As for the pie’s name, some suggest that it derives from the Black Bottom Stomp, a New Orleans dance popular in the 1920s and ’30s—about the time the pie was gaining local fame. Others insist that it comes from the color of the bottom (chocolate) layer—as black as bayou mud. Despite its unknown origin, Black Bottom Pie has remained a southern favorite for nearly seventy years. Note:
Because the egg whites used in the top (rum) layer are not cooked, it’s best to use pasteurized eggs for this recipe.
Tip:
The easiest way to make chocolate curls is to run a swivel-bladed vegetable peeler over a square of room-temperature semisweet chocolate. At first the curls may break, but as the heat of your hands softens the chocolate, you’ll be able to shave off lovely long curls.

Crumb Crust

1½ cups finely crushed gingersnaps (about thirty 2-inch round cookies)

4 tablespoons (½ stick) butter, at room temperature

Bottom (Chocolate) Layer

½ cup sugar

1½ tablespoons cornstarch

4 large pasteurized egg yolks, beaten well (see About Pasteurized Eggs, frontmatter)

2 cups steaming hot milk

1 teaspoon vanilla extract

Two 1-ounce squares unsweetened chocolate, broken into small pieces (I whack the still-wrapped squares with a cutlet bat, then unwrap)

Top (Rum) Layer

1 envelope unflavored gelatin, softened in 3 tablespoons cold water

2 tablespoons rum, preferably dark rum (though not traditional, bourbon is also good)

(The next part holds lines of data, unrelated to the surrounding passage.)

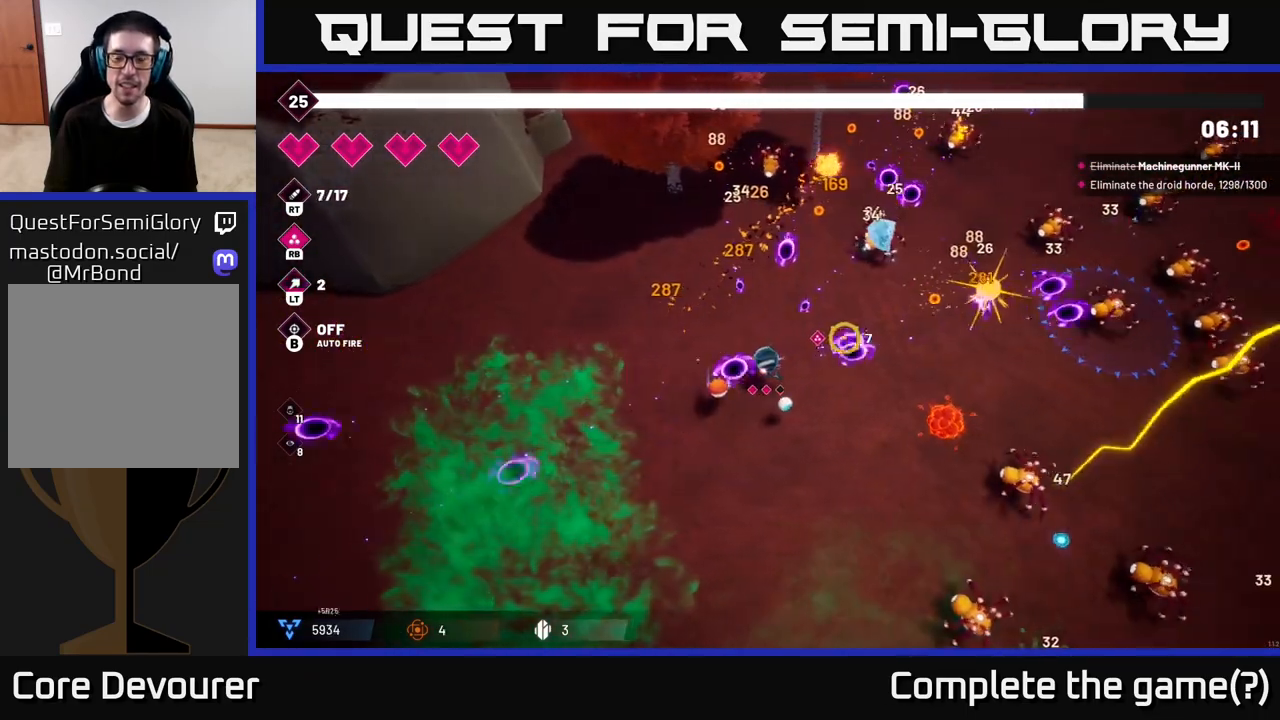
{"buttons": ["R2"], "left_stick": "down", "right_stick": "down-right", "events": [[167, "R2", "up"], [250, "right_stick", "down-right"], [433, "R2", "down"], [433, "left_stick", "down"]]}
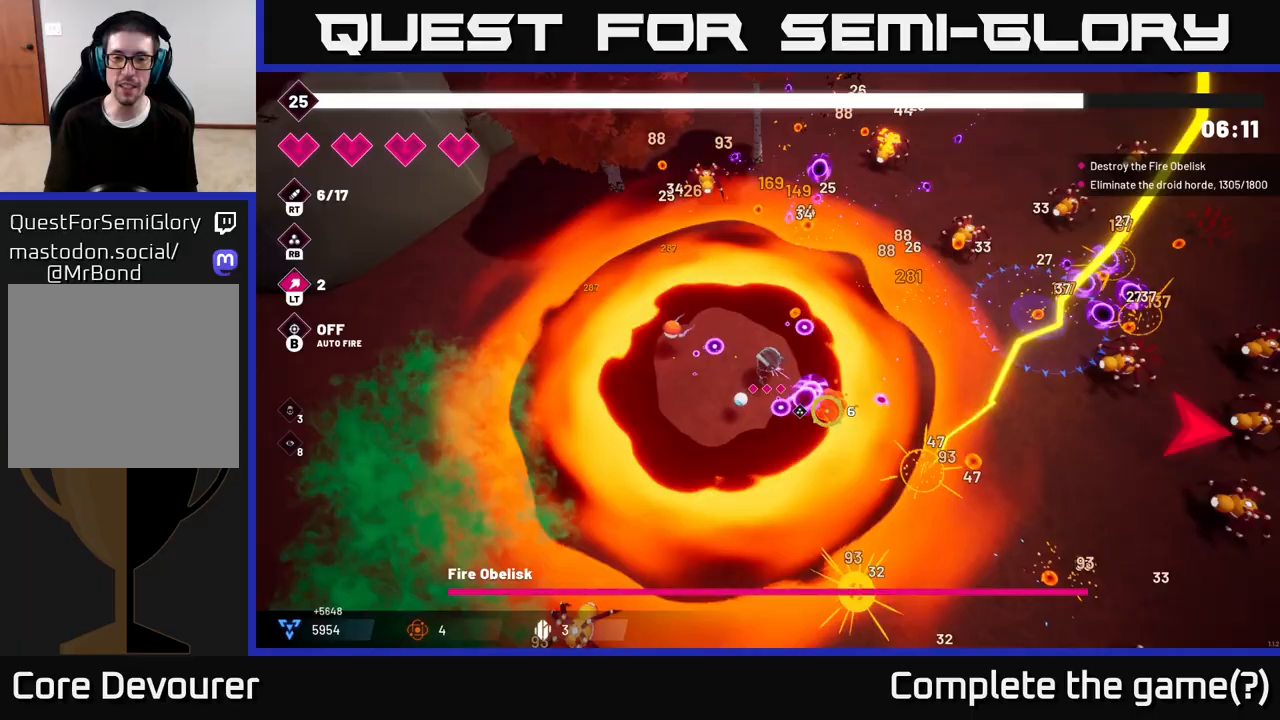
{"buttons": ["R2"], "left_stick": "down", "right_stick": "down-right", "events": [[67, "left_stick", "down-left"], [467, "left_stick", "down"]]}
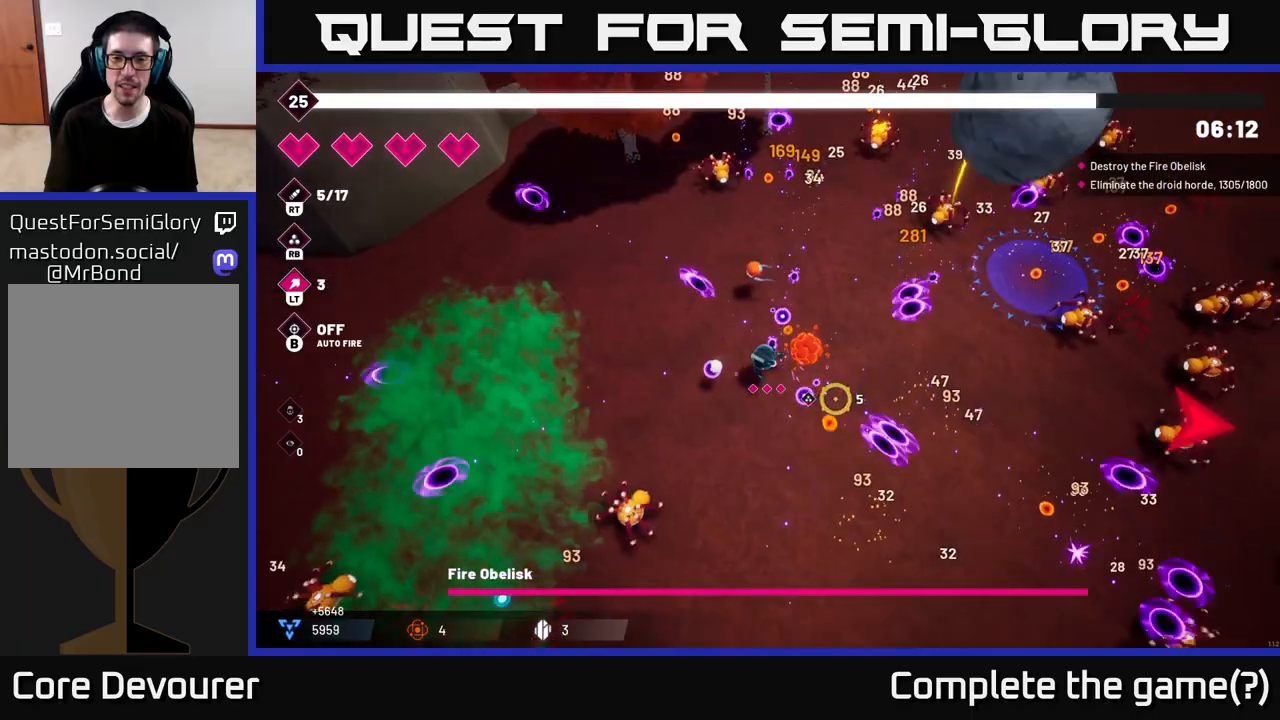
{"buttons": ["R2"], "left_stick": "down-right", "right_stick": "up-right", "events": [[33, "L2", "down"], [33, "left_stick", "down-right"], [200, "L2", "up"], [333, "L2", "down"], [333, "right_stick", "right"], [467, "L2", "up"], [500, "right_stick", "up-right"]]}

4 large pasteurized egg whites

1
/
8
teaspoon cream of tartar

½ cup sugar

Topping

1 cup heavy cream, beaten to fairly stiff peaks

Semisweet chocolate curls (see Tip at left)

  • 1.
    For the crust: Preheat the oven to 350° F. Mix the crumbs and butter well, then pat over the bottom and up the sides of an ungreased 9-inch pie pan.
    Tip:
    You’ll find this easier if you butter your hands lightly before handling the crumb mixture.
    Slide the crust onto the middle oven shelf and bake for 5 minutes (this is just to firm the crust up a bit; longer baking will make it too hard to cut easily). Remove the crust from the oven and cool.
  • 2.
    For the bottom layer: Combine the sugar and cornstarch in a medium-size bowl, then whisk in the egg yolks. Drizzle the hot milk into the egg mixture, whisking all the while. Stir back into the pan and cook over low heat, whisking constantly, for 2 to 3 minutes or until the consistency of custard sauce. Do not boil or the filling will curdle. Scoop 1 cup of the hot filling into a small bowl (keep the rest of it hot), add the vanilla, then the chocolate, and stir until melted. Spread over the bottom of the crumb crust.
  • 3.
    For the top layer: Mix the softened gelatin into the remaining hot custard and whisk until it dissolves completely; stir in the rum and cool to room temperature. Beat the egg whites
    with the cream of tartar until silvery, then, beating all the while, add the sugar gradually.
    Note:
    Liquid pasteurized egg whites take longer than the raw to whip to stiff peaks—perhaps 5 minutes at highest electric mixer speed. When properly whipped, pasteurized egg whites will be the consistency of boiled icing. If using raw egg whites from a known and trusted source, beat only until the whites peak softly.
  • 4.
    Fold about a cup of the beaten whites into the cooled custard to lighten it, then fold in the remaining whites until no streaks of white or yellow remain. Scoop the rum mixture over the chocolate layer, smoothing the top and spreading so that it touches the crust all around. Chill the uncovered pie for several hours or until the filling has set.
  • 5.
    For the topping: Frost the pie with the whipped cream and scatter the chocolate curls decoratively on top.
  • 6.
    Chill the pie uncovered for several hours or overnight before cutting.

Heirloom Recipe

ORANGE PUDDING

Shirley Plantation, sprawled along the banks of the broad but sinuous James River, dates back to a land grant of 1613. The eleventh generation of the Hill-Carter family to call Shirley home now lives in the Great House (circa 1723), a tall, proud red brick mansion with a unique Queen Anne forecourt. It was here that Ann Hill Carter, the mother of Robert E. Lee, once lived; in 1793 she married “Light Horse Harry” Lee in the parlor. Among Shirley’s eight original eighteenth-century brick buildings is the stone-floored kitchen with double hearths, bake oven, and upstairs quarters for the cooks and other domestic slaves. The house and grounds are open to the public daily; the old kitchen is also used for special programs and exhibits. The Shirley Plantation Collection (handwritten Carter family receipts and other plantation documents) is now housed at the John D. Rockefeller Jr. Research Library at Colonial Williamsburg. That’s where a Shirley volunteer researcher found this old family favorite.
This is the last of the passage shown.